My 初日@3/7 マチネ

 バタバタしていて感想を書く時間が全く取れなかったのですが,My 初日,無事に迎えております。冷たい雨の降る,静かな銀座の午後でした。
 とにもかくにも,森山未來の存在感と表現の全てに,ただただ声も出なかったです。今までの舞台と全然違う,何かが頭のてっぺんに落ちてきたような異質の衝撃でした。
 舞台の照明が静かに落ちて幕が下りた途端,こらえていた涙が堰を切ったようにあふれ出したのにも驚きました。ストーリーの流れにそって高ぶる感情とは別物で,ストーリーを超えて突きつけられる「何ものか」,それに突然心が乱されて涙を止めることができない。こんな経験も,彼の舞台を見てて初めての経験……。
 
 ともかく,虫のグレゴールが終始美しい。
 リアルな動きで,虫以外の何ものでもないのに,気品が有って尊厳に満ちている。特に下宿人の野卑さとの対比の中で,思惟あるグレゴールの美しさが,それこそ不条理な哀しみを際立たせて,胸が痛くなる。
 
 ともかく,とんでもないグレゴール。生きて意思と感情に溢れ,文学的でなおかつ現実に連続している,実存そのもののグレゴールだった。
 
 ホントこの人はただ者じゃないんだ……。
 わかってたけれど。いや,わかってたつもりだっただけなのかな。
 唯野高校の転校生,バスケ部の井本キャプテン,そんな彼の姿を勝手に親戚のおばちゃんみたいに応援してきて,勝手にこちらが理解できる領域内でこの人を判断してるつもりでいる内に,この人は,とんでもない超一流の舞台人になり表現者になり,飽くなき追求を更に自らに課して変貌しつつある…。
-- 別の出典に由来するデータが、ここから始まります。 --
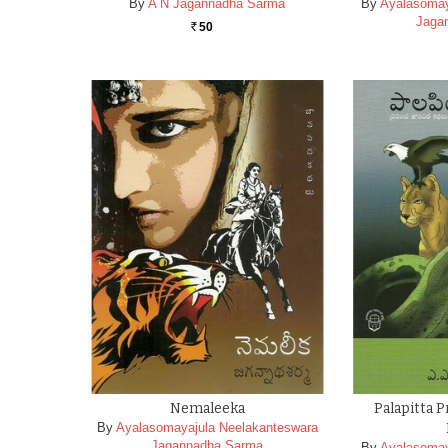
By
A N Jagannadha Sarma
By
Ayalasomay
Jaga
50
Rs.
Nemaleeka
Palapitta 
By
Ayalasomayajula Neelakanteswara
Jagannadha Sarma
By
Ayalasomay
 それをまざまざと見せつけられて,圧倒されて,誇らしいような寂しいような,曰く言い難いどうしようもない気持に,勝手になりました(苦笑)。
 
 その誇らしさと寂しさに,覚悟(何の覚悟だ!苦笑)の時が来たのかよ〜と……,いやいや何たいそうなことを☆ばっかじゃないの〜〜!などなどとっても複雑でした。圧倒的な,別次元の森山未來を見せつけられて,衝撃が後を引く,そんなMy 初日でした。
 そうだ,新幹線に乗る前に立ち寄ったコンビニ,B'zのARIGATOが突然かかったんですよ!
 制服の男の子が線路沿いでピックを投げ捨てて,映画館の扉の鎖を引きちぎって,土手で腰に綺麗なシャツを巻き付けてくるくる回って……そんな光景が蘇り,しばらく用もないのに「のぞみ」発車時刻も迫ってるのに,コンビニでウロウロしてました(笑)。そんなノスタルジックな一日の始まりも,いろんな感傷を育てちゃったのかな〜〜なんてね(苦笑)。
 次,2回目見るときには,また近所のおばちゃん目線になってるかもしれないけれど(笑)。ともかく今は圧倒されて,声も出ない気分です。ああ,早く来てちょうだい〜次の観劇日。早くもう一度見たい!焦がれるように,そう思います。